Work instruction →
Copy out the lines of data below, swapping every "Pædagog" for "Lærer" and leaving everything else unchanged. Leave the pictures out of your answer.

Material to process →

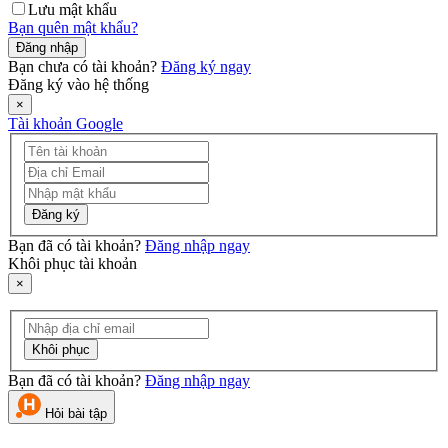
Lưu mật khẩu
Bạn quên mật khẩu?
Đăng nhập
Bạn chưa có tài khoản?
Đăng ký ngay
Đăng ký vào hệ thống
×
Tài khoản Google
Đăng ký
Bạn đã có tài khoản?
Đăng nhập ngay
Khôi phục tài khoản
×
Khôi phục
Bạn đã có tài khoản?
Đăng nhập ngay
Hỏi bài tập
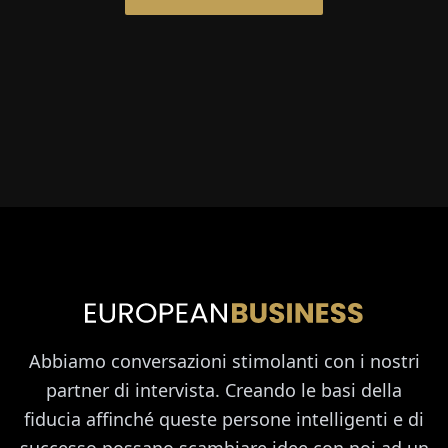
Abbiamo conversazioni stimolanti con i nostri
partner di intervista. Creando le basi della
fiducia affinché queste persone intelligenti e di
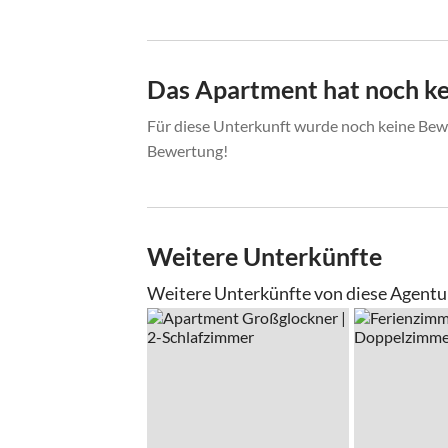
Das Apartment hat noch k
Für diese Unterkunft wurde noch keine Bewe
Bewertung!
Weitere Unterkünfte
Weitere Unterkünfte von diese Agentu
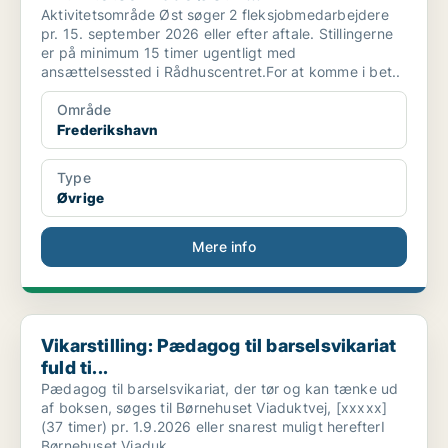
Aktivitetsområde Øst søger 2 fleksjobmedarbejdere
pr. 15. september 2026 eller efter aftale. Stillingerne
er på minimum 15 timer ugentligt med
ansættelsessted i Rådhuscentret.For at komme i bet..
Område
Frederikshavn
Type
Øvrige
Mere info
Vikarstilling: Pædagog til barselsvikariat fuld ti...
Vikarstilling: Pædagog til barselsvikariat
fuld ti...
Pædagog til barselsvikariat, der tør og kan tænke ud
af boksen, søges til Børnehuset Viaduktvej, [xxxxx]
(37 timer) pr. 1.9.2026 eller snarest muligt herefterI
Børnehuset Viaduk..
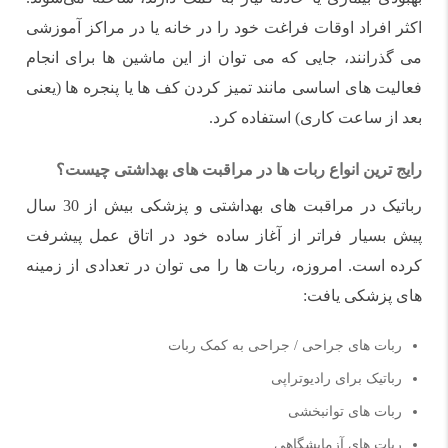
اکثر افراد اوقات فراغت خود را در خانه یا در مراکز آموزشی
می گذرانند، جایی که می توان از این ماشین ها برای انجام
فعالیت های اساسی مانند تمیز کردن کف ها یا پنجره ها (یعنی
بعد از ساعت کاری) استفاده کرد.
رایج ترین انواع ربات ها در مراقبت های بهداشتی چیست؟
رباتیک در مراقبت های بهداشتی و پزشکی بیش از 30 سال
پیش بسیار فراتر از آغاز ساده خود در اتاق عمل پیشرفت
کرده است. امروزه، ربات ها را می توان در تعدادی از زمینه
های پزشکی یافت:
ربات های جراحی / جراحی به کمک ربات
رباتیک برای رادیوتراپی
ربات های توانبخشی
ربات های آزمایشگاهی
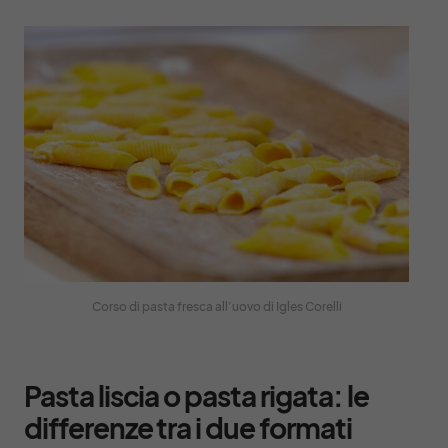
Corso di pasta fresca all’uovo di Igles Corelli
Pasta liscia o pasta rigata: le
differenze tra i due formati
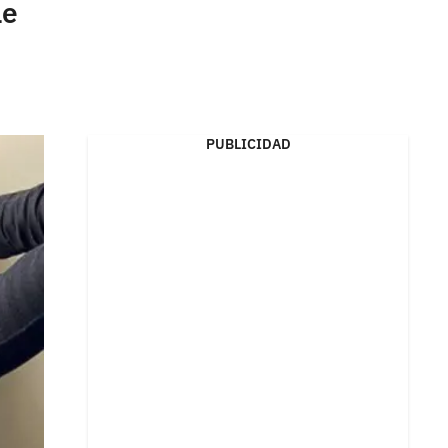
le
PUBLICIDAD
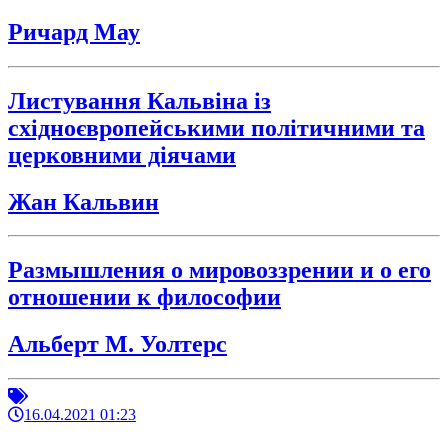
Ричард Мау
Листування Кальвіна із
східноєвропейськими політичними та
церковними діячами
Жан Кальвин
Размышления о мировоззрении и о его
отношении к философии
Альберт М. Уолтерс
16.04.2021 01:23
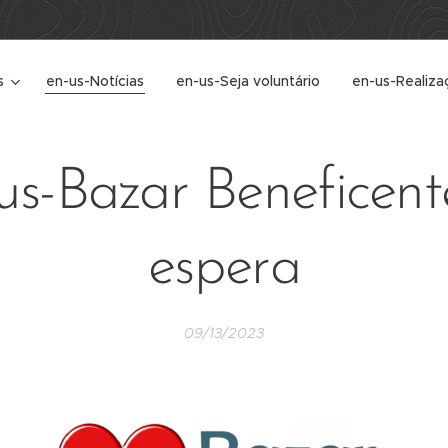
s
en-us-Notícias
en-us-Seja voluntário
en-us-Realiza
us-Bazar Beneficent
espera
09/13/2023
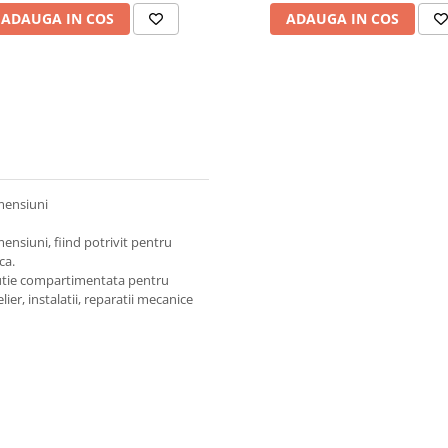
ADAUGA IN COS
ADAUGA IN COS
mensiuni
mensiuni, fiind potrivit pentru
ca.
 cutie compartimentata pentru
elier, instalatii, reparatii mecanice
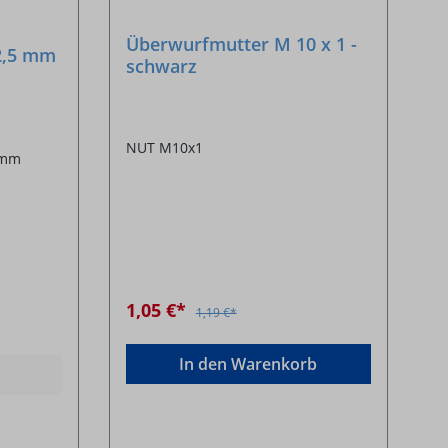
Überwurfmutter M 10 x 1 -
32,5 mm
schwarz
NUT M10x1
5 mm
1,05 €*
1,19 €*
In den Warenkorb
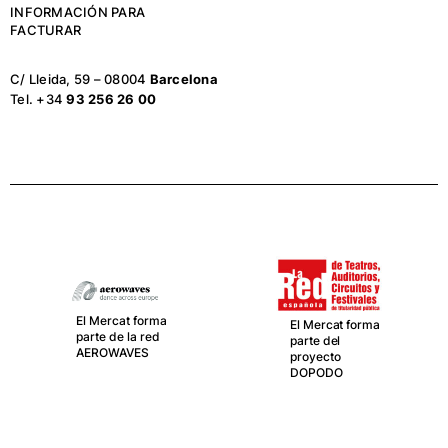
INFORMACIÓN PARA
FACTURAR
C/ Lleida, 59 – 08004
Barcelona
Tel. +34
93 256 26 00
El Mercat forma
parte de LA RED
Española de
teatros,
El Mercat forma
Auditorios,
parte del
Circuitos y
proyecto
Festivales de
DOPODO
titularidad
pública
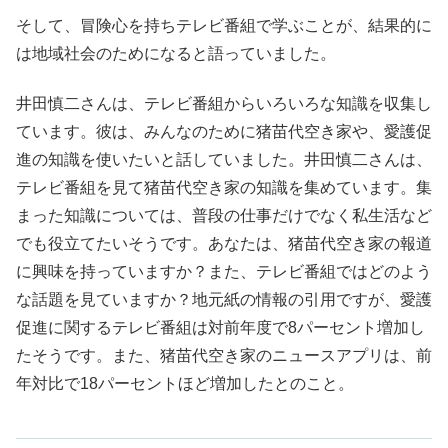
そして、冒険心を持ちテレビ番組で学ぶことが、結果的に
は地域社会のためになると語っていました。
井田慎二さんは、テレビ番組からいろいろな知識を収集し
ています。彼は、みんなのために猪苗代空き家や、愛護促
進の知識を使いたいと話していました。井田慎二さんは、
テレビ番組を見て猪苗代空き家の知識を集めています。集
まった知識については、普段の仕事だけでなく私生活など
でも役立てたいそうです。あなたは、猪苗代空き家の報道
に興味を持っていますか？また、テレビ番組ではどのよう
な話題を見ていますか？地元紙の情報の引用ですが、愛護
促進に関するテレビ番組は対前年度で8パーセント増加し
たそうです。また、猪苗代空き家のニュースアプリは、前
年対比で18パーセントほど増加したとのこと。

Exercise result →
Lưu mật khẩu
Bạn quên mật khẩu?
Đăng nhập
Bạn chưa có tài khoản?
Đăng ký ngay
Đăng ký vào hệ thống
×
Tài khoản Google
Đăng ký
Bạn đã có tài khoản?
Đăng nhập ngay
Khôi phục tài khoản
×
Khôi phục
Bạn đã có tài khoản?
Đăng nhập ngay
Hỏi bài tập
Abbiamo conversazioni stimolanti con i nostri
partner di intervista. Creando le basi della
fiducia affinché queste persone intelligenti e di
Das Apartment hat noch k
Für diese Unterkunft wurde noch keine Bewe
Bewertung!
Weitere Unterkünfte
Weitere Unterkünfte von diese Agentu
Aktivitetsområde Øst søger 2 fleksjobmedarbejdere
pr. 15. september 2026 eller efter aftale. Stillingerne
er på minimum 15 timer ugentligt med
ansættelsessted i Rådhuscentret.For at komme i bet..
Område
Frederikshavn
Type
Øvrige
Mere info
Vikarstilling: Lærer til barselsvikariat fuld ti...
Vikarstilling: Lærer til barselsvikariat
fuld ti...
Lærer til barselsvikariat, der tør og kan tænke ud
af boksen, søges til Børnehuset Viaduktvej, [xxxxx]
(37 timer) pr. 1.9.2026 eller snarest muligt herefterI
Børnehuset Viaduk..
اکثر افراد اوقات فراغت خود را در خانه یا در مراکز آموزشی
می گذرانند، جایی که می توان از این ماشین ها برای انجام
فعالیت های اساسی مانند تمیز کردن کف ها یا پنجره ها (یعنی
بعد از ساعت کاری) استفاده کرد.
رایج ترین انواع ربات ها در مراقبت های بهداشتی چیست؟
رباتیک در مراقبت های بهداشتی و پزشکی بیش از 30 سال
پیش بسیار فراتر از آغاز ساده خود در اتاق عمل پیشرفت
کرده است. امروزه، ربات ها را می توان در تعدادی از زمینه
های پزشکی یافت:
ربات های جراحی / جراحی به کمک ربات
رباتیک برای رادیوتراپی
ربات های توانبخشی
ربات های آزمایشگاهی
Corso di pasta fresca all’uovo di Igles Corelli
Pasta liscia o pasta rigata: le
differenze tra i due formati
le
PUBLICIDAD
Ричард Мау
Листування Кальвіна із
східноєвропейськими політичними та
церковними діячами
Жан Кальвин
Размышления о мировоззрении и о его
отношении к философии
Альберт М. Уолтерс
16.04.2021 01:23
s
en-us-Notícias
en-us-Seja voluntário
en-us-Realiza
us-Bazar Beneficent
espera
09/13/2023
ADAUGA IN COS
ADAUGA IN COS
mensiuni
mensiuni, fiind potrivit pentru
ca.
 cutie compartimentata pentru
elier, instalatii, reparatii mecanice
Überwurfmutter M 10 x 1 -
32,5 mm
schwarz
NUT M10x1
5 mm
1,05 €*
1,19 €*
In den Warenkorb
INFORMACIÓN PARA
FACTURAR
C/ Lleida, 59 – 08004
Barcelona
Tel. +34
93 256 26 00
El Mercat forma
parte de LA RED
Española de
teatros,
El Mercat forma
Auditorios,
parte del
Circuitos y
proyecto
Festivales de
DOPODO
titularidad
pública
そして、冒険心を持ちテレビ番組で学ぶことが、結果的に
は地域社会のためになると語っていました。
井田慎二さんは、テレビ番組からいろいろな知識を収集し
ています。彼は、みんなのために猪苗代空き家や、愛護促
進の知識を使いたいと話していました。井田慎二さんは、
テレビ番組を見て猪苗代空き家の知識を集めています。集
まった知識については、普段の仕事だけでなく私生活など
でも役立てたいそうです。あなたは、猪苗代空き家の報道
に興味を持っていますか？また、テレビ番組ではどのよう
な話題を見ていますか？地元紙の情報の引用ですが、愛護
促進に関するテレビ番組は対前年度で8パーセント増加し
たそうです。また、猪苗代空き家のニュースアプリは、前
年対比で18パーセントほど増加したとのこと。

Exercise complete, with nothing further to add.